Foucault beobachtet zwischen dem 17. und 18. Jahrhundert eine Transformation der Machtformen. Die souveräne Macht, die sich auf Strafen, Verboten und Gesetzen gestützt hat, wird von der Disziplinarmacht verdrängt. Foucault versteht unter dem Begriff der Disziplin diese »Methoden, welche die peinliche Kontrolle der Körpertätigkeiten und die dauerhafte Unterwerfung ihrer Kräfte ermöglichen und sie gelehrig/nützlich machen« (Foucault 1976a: 175).

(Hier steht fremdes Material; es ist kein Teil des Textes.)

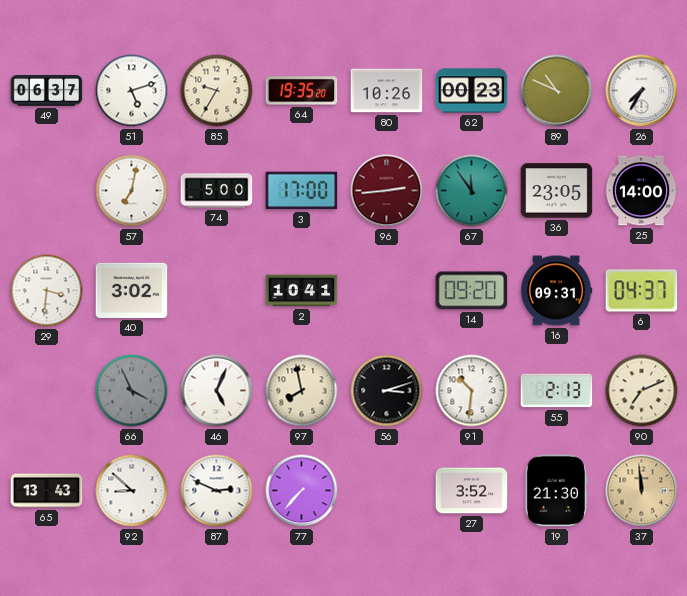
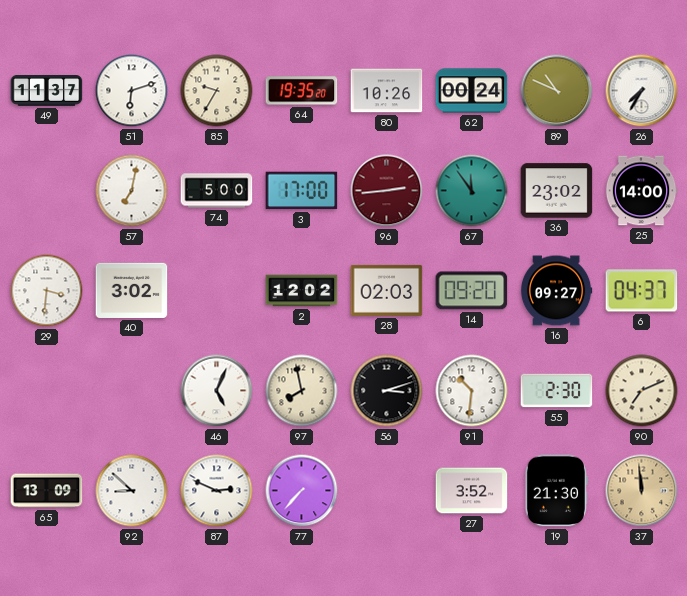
49: 06:37 -> 11:37
51: 5:12 -> 6:12
62: 00:23 -> 00:24
36: 23:05 -> 23:02
2: 10:41 -> 12:02
28: none -> 02:03
16: 09:31 -> 09:27
66: 3:56 -> none
55: 2:13 -> 2:30
65: 13:43 -> 13:09
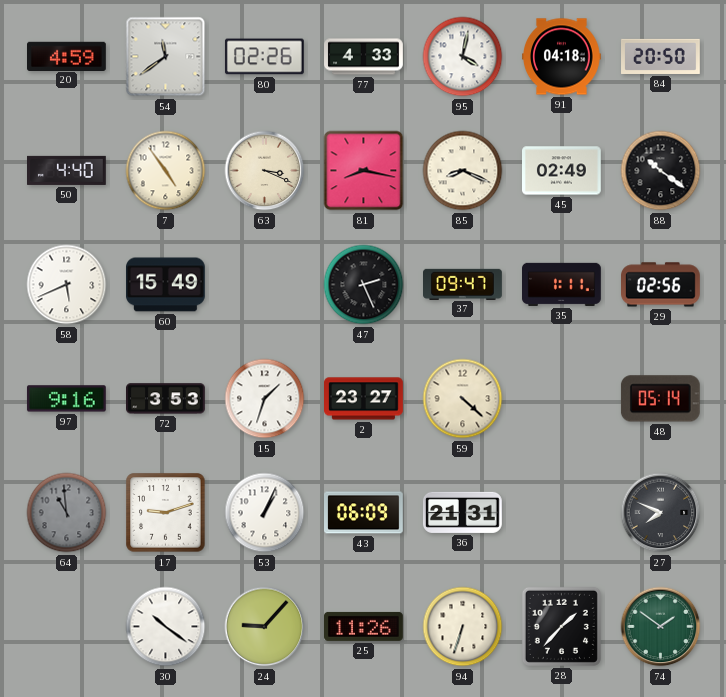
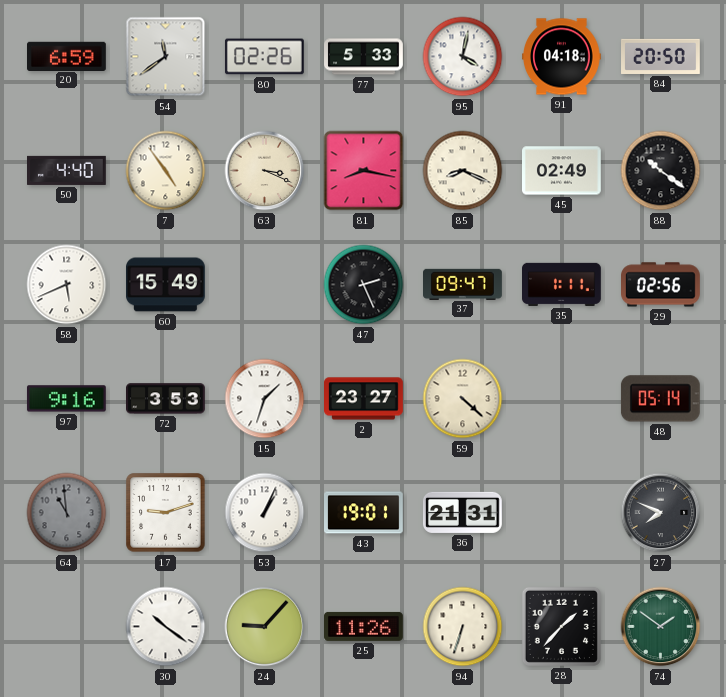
20: 4:59 -> 6:59
77: 4:33 -> 5:33
43: 06:09 -> 19:01
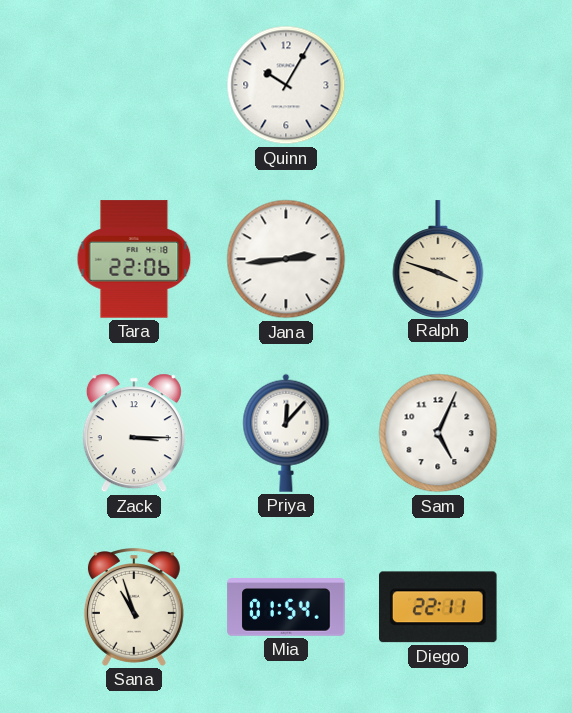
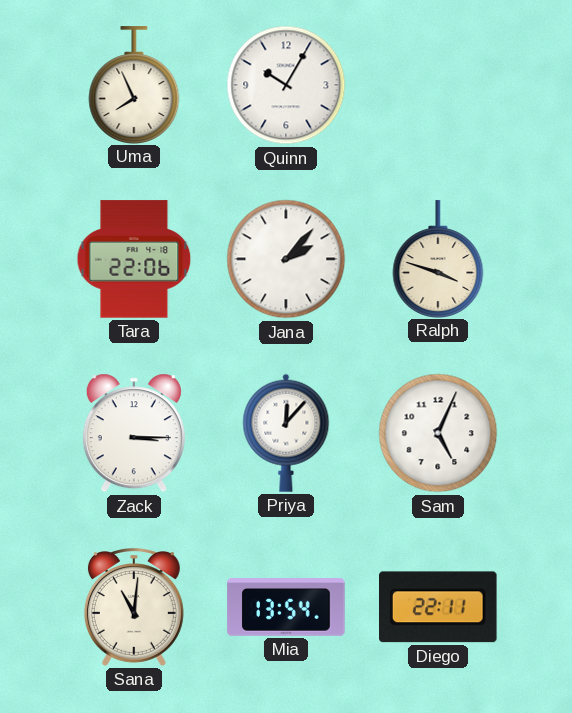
Uma: none -> 7:56
Jana: 2:44 -> 2:07
Sana: 10:57 -> 11:01
Mia: 01:54 -> 13:54
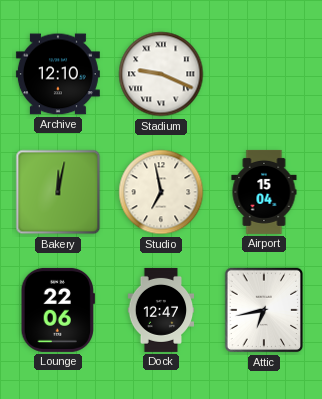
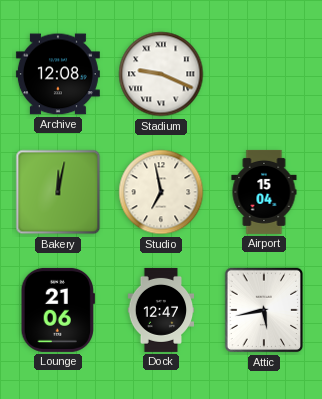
Archive: 12:10 -> 12:08
Lounge: 22:06 -> 21:06
Attic: 6:43 -> 5:43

Das zentrale foucaultsche Werk zum Thema der Disziplinargesellschaft ist „Überwachen und Strafen – Die Geburt des Gefängnisses”. Trotz des Titels will Foucault durch seinen Werk keine historische Studie über das Gefängnissystem vorlegen, sondern vielmehr beabsichtigt er »eine Geschichte der Gegenwart zu schreiben« (ebd.: 43). Foucault geht es mehr um die Entstehung der „Disziplinartechnologie” als um die Geburt des Gefängnisses an sich (ÜuS S.296). Ihn interessiert das Strafverfahren und die Techniken „der Überwachung, Kontrolle, der Identifizierung der Individuen, der Parzellierung ihrer Gesten, ihrer Tätigkeit, ihrer Leistung” (MdM S.49).